I am completely out of my element: I don’t know the language; I don’t know the people; and, I don’t know the land—and everyone here knows it.

Where am I? I am in Uganda in East Africa. I am living in the village of Ndazabazadde, which in the local language—Luganda, means “womb of the parents.” We are in the district of Wakiso, just 45 minutes north of Kampala—the bustling capital city of Uganda.

I am volunteering here as an International Youth Intern through Global Affairs Canada. Through their partnership with Douglas College in Vancouver and the Ugandan Community Libraries Association, I was chosen to go to Uganda to volunteer fox six months as an Educational Worker at the Centre for Youth Driven Development Initiatives—a community resource centre and library.

At the centre, I was involved in a variety of the library’s programs and projects, but I felt most in my element working with a group of local women on building a sustainable micro-business project—a micro-bakery. These women inspired me: they were resilient, creative, and passionate. From the traditional grandmother and elder who knows of the medicinal use of every plant I can see, to the young mother trying to occupy that awkward space between traditional ways and the modern world, to my mischievous host aunty who insisted upon meddling in my romantic life. All of these women exist within a tight-knit and interdependent village community.

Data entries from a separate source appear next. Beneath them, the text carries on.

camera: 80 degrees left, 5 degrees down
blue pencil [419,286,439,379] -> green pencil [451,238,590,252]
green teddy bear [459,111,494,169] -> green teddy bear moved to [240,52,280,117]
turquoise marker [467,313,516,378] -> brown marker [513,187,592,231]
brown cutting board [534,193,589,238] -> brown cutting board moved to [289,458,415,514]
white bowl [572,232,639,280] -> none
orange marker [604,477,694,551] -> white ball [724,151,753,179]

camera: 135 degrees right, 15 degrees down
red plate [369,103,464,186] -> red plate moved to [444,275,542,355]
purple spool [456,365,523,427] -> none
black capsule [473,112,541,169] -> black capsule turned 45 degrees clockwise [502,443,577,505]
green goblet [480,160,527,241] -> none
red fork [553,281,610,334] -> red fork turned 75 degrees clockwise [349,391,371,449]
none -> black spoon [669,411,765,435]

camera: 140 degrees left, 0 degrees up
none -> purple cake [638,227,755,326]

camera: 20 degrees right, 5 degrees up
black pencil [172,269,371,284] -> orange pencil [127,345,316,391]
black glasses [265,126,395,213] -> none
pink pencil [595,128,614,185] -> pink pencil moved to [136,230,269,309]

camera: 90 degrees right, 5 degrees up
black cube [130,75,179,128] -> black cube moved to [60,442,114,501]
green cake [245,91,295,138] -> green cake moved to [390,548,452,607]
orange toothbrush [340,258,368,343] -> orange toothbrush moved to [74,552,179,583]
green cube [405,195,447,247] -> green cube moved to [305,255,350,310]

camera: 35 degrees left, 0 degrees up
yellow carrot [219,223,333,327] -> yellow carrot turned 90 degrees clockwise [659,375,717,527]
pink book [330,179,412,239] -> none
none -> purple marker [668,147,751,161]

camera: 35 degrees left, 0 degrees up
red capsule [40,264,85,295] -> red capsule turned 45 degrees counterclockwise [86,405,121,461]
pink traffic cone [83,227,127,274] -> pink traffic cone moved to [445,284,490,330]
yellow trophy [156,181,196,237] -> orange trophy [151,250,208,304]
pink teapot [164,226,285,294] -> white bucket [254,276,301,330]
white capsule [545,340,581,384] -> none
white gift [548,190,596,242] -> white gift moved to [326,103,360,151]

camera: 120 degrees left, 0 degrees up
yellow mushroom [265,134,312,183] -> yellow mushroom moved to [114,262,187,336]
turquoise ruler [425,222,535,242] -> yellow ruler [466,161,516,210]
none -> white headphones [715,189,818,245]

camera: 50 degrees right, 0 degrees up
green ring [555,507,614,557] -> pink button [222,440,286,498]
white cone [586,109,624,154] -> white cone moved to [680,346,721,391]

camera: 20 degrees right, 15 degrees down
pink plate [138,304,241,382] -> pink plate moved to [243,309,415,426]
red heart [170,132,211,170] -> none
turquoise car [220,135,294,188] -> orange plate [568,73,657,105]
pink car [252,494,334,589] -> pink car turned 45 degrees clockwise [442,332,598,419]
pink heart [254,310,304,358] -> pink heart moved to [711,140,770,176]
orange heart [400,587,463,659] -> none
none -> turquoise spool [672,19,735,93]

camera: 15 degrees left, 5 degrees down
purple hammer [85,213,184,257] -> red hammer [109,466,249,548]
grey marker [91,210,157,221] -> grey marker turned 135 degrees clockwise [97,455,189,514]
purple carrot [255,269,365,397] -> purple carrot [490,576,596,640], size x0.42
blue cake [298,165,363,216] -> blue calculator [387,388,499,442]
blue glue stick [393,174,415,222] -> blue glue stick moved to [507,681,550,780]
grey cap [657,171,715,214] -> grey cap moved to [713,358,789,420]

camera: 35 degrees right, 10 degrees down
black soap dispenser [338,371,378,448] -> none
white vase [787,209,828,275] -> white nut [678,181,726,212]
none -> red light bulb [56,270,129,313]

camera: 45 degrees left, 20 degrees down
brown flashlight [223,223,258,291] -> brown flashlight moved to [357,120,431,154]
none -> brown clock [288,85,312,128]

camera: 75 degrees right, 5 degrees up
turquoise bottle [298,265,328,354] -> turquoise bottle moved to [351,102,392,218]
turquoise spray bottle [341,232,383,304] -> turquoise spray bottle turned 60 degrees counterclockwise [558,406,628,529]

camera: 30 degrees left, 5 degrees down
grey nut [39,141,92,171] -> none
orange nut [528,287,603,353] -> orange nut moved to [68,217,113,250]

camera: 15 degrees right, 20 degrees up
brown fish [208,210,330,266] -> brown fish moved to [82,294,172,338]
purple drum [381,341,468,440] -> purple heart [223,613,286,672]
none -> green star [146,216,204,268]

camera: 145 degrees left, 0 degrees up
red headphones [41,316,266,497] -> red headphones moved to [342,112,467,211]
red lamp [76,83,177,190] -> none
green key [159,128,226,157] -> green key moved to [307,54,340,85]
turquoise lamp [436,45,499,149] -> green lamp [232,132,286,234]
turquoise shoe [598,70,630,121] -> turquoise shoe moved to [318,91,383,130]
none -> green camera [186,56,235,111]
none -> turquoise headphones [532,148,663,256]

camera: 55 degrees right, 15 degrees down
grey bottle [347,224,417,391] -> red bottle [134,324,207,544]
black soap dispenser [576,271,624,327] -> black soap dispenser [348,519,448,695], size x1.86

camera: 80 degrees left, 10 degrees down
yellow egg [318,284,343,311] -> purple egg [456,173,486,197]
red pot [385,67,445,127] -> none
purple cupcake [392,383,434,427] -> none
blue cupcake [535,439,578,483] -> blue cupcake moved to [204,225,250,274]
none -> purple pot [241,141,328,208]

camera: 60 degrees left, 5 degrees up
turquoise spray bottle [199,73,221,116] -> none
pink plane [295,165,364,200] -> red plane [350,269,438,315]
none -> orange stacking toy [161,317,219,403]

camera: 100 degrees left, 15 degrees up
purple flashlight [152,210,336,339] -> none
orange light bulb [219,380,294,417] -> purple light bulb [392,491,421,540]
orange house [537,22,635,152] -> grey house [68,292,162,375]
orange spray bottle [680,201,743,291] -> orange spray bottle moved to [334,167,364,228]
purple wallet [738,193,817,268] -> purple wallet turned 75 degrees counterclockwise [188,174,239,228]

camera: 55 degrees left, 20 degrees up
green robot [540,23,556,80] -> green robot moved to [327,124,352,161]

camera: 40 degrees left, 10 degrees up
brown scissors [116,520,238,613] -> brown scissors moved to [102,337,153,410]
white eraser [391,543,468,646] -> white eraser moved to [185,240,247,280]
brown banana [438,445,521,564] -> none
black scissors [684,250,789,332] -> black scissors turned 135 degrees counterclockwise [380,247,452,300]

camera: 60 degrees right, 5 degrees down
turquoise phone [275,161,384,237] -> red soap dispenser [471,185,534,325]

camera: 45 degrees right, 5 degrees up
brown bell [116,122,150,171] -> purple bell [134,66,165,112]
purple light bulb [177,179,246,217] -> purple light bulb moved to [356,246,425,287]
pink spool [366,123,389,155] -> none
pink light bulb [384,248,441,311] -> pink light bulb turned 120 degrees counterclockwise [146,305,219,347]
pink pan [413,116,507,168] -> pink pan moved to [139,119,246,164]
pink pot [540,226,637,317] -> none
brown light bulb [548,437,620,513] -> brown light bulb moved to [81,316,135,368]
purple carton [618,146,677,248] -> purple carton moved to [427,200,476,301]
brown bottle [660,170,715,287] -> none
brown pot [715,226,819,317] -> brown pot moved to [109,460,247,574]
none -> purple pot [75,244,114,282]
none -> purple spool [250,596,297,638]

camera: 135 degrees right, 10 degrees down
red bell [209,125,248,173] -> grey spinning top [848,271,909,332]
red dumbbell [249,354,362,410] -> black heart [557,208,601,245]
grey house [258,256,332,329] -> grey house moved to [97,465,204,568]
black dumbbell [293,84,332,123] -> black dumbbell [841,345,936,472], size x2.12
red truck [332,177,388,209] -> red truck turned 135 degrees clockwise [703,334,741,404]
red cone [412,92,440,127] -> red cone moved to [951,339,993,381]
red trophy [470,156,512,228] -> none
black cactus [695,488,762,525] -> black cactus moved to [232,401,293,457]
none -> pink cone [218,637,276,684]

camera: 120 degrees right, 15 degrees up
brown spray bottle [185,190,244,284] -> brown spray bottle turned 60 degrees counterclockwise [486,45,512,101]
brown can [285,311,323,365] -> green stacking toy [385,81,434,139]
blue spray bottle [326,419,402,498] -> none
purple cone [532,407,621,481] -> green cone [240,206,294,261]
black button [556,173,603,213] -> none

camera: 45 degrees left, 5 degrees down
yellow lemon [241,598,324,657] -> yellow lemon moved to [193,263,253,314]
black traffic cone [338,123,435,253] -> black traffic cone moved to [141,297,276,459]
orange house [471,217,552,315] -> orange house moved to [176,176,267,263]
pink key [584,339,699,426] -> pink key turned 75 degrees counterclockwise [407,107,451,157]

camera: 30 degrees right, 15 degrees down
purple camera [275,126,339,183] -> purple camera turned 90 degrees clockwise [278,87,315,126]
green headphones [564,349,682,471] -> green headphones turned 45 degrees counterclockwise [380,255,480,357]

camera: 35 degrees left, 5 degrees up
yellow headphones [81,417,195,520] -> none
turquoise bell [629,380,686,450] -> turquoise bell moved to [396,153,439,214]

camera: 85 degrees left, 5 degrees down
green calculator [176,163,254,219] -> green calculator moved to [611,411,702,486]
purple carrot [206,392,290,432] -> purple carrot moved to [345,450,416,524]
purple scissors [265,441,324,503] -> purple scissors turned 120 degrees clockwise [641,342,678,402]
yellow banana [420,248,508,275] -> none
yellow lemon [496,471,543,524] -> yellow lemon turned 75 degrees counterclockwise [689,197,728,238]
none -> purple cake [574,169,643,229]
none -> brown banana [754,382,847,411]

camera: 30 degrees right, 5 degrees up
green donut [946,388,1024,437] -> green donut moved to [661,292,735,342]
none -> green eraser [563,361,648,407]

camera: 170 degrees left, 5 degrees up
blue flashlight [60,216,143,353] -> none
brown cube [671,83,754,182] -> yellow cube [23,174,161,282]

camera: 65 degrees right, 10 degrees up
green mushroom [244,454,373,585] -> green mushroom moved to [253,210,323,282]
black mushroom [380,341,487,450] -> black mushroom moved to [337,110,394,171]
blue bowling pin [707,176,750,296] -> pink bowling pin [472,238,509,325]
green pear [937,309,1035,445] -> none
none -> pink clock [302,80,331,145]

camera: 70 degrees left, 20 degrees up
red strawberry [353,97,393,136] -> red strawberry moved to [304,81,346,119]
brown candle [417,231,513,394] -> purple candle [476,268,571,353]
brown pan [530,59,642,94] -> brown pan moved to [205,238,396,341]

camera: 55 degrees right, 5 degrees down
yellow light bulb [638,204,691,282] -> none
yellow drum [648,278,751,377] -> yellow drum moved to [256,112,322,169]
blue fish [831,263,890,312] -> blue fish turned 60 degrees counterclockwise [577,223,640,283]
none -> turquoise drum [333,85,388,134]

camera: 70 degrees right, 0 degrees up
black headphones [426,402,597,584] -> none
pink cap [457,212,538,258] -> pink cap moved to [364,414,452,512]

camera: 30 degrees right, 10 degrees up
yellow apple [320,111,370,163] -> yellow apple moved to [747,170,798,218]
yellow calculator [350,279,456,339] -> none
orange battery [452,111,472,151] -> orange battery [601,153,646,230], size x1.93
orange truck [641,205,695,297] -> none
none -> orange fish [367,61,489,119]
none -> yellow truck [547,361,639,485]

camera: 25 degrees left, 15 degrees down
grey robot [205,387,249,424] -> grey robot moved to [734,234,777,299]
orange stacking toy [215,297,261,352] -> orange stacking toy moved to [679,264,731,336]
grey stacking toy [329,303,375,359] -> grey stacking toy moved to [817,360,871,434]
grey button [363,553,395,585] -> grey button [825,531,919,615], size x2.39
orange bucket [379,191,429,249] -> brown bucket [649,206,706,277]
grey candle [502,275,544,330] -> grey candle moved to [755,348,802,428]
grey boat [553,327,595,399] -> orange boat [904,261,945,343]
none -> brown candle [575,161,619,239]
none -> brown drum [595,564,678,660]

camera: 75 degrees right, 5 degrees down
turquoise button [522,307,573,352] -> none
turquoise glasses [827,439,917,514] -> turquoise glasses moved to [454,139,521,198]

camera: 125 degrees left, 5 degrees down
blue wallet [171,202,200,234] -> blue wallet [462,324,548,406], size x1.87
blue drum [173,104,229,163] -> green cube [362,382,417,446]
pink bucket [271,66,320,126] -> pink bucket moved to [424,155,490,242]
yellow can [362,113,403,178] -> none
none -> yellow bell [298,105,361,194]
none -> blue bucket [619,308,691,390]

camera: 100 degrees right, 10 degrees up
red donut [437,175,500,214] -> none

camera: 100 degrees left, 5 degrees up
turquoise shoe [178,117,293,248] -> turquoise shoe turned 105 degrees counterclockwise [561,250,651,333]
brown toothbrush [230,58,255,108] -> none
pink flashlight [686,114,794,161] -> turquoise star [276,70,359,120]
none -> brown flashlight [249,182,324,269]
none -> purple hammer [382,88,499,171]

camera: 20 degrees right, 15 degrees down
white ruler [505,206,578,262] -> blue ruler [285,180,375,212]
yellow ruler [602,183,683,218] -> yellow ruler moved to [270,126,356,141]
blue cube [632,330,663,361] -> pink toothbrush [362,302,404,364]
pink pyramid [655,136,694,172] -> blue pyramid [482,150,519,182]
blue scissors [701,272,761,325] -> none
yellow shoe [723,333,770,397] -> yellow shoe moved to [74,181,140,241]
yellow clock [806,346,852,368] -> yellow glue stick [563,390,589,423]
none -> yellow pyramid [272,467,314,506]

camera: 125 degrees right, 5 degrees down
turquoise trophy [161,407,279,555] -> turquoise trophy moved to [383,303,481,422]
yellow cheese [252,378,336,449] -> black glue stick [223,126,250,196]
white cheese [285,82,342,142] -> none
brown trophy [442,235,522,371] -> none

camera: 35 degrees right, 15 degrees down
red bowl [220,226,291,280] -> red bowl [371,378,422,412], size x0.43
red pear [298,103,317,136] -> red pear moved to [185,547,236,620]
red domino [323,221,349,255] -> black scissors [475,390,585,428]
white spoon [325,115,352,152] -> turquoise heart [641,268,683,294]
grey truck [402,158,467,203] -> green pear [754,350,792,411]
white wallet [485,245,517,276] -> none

Although I most certainly was out of my home, my roots, and the land to where I belong, I found myself within a place of belonging: it was in the love of the grandmothers; it was in the red mud that left a permanent hue of orange on my toenails; it was in eating the food that grew in my yard and the avocado that was given to me by my next-door neighbour; it was in the community and the land where I found comfort.

Being away from my roots, I realized that it is the land and community that I value the most. Not money, not creature comforts like Starbucks and electricity available at my whim—the most common complaint of the other Canadian interns. I gained a renewed passion and pride in being Métis, and I am incredibly grateful to be a part of a culture that similarly values the land and those with whom I share it.